* Instructions for the task
Lift out each line of the data that holds "Medicine".

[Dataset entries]
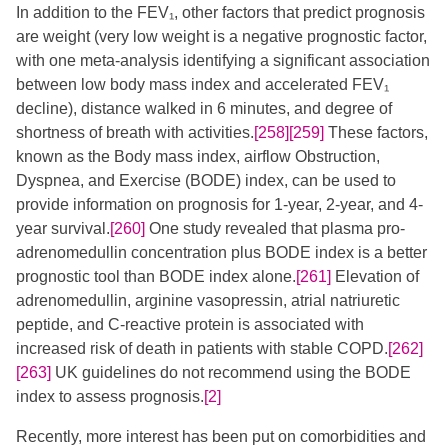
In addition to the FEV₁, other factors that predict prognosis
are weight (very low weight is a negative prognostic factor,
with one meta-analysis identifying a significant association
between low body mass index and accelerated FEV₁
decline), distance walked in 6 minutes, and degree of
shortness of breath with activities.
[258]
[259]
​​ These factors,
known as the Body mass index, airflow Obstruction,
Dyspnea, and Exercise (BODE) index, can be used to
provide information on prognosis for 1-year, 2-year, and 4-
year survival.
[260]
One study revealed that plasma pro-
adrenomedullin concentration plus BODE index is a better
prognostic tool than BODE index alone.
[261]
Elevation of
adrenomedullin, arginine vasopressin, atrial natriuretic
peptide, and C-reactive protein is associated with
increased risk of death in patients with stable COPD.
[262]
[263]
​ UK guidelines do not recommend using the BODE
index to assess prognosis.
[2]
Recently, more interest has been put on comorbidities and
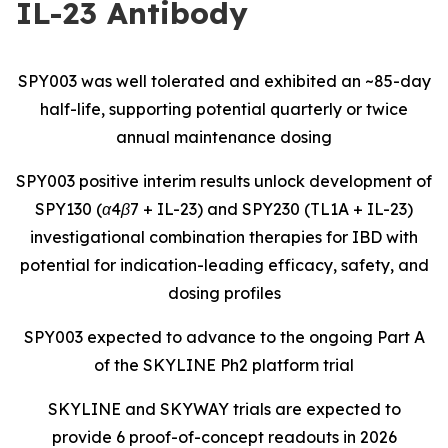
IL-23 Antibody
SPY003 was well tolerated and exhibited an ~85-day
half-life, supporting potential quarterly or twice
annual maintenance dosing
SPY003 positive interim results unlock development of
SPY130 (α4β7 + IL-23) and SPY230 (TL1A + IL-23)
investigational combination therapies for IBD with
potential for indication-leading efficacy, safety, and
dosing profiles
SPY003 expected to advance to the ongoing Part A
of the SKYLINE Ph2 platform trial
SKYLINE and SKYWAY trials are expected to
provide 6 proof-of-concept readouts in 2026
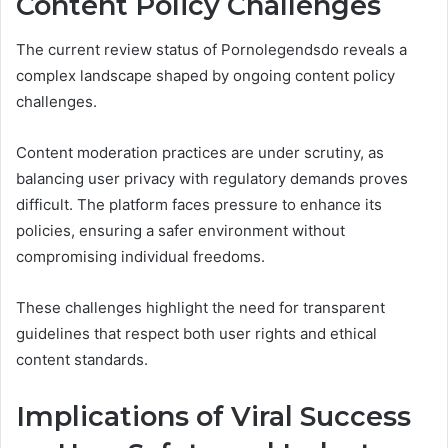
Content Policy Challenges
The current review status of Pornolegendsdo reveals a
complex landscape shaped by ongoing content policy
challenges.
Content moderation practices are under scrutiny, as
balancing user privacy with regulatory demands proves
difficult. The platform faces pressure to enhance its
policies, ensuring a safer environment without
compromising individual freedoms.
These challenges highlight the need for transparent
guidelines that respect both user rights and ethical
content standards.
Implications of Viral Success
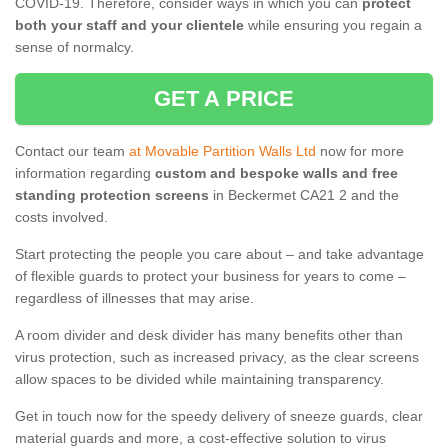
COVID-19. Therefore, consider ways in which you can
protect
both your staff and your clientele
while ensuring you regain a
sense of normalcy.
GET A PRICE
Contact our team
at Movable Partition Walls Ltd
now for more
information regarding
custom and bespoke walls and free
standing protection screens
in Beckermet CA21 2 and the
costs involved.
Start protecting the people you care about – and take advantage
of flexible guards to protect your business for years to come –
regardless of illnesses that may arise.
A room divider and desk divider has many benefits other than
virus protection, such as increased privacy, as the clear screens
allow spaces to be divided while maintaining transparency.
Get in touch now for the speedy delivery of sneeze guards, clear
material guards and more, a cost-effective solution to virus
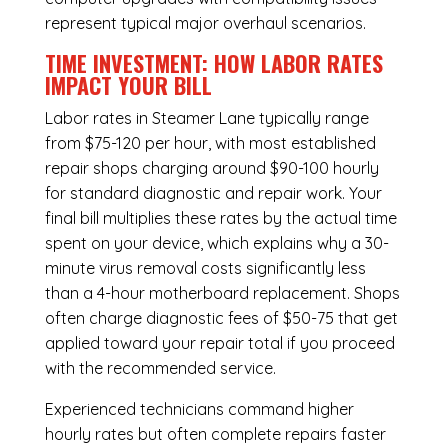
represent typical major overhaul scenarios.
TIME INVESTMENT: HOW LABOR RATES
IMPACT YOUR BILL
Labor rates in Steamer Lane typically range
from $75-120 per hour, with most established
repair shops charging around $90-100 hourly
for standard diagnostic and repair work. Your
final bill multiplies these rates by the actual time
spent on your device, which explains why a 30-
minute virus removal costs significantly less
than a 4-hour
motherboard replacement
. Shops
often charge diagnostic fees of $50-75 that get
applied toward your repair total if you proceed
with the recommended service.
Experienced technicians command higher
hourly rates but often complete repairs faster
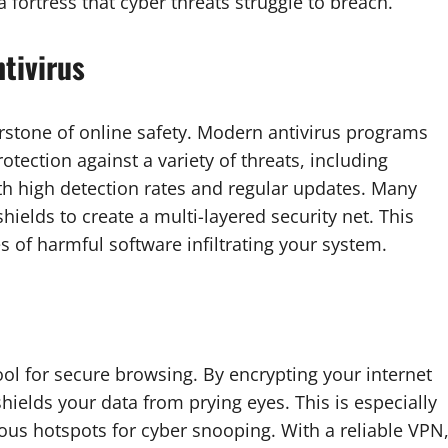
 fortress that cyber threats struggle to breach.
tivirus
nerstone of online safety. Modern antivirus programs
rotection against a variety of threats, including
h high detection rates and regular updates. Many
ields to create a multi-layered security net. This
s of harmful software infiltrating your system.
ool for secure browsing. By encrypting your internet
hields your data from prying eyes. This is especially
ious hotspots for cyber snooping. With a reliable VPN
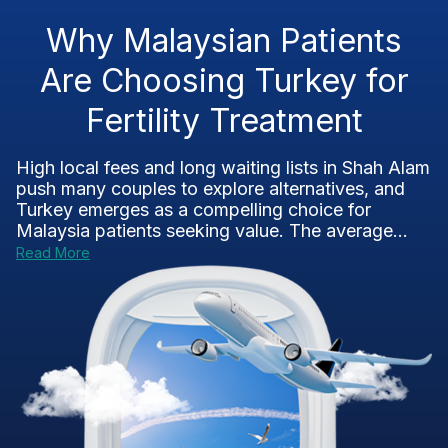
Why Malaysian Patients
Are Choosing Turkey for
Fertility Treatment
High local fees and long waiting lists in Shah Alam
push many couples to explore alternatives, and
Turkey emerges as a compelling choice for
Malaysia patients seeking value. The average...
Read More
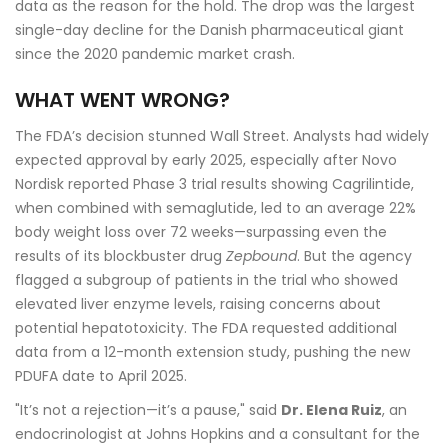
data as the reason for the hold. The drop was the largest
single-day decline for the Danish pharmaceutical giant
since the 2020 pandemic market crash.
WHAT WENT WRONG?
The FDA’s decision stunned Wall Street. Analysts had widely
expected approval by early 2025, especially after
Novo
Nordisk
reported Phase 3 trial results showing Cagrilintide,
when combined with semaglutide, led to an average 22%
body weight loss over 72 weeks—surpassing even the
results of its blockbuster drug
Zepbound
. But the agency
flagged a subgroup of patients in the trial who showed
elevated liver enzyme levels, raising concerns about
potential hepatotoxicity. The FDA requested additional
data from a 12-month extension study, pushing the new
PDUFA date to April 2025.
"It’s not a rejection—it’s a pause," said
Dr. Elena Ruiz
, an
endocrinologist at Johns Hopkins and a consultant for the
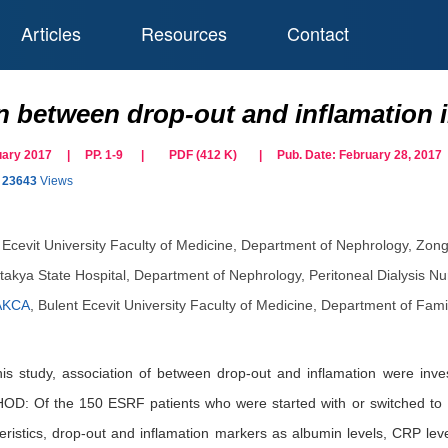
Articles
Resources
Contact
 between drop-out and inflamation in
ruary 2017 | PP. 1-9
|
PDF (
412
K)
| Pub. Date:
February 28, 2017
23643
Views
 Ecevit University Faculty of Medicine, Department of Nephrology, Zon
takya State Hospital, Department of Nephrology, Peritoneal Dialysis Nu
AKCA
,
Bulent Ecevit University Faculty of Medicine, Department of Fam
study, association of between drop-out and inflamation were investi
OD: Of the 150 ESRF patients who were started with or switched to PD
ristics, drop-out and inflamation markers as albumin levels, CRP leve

* Written solution
 Ecevit University Faculty of Medicine, Department of Nephrology, Zon
Bulent Ecevit University Faculty of Medicine, Department of Fam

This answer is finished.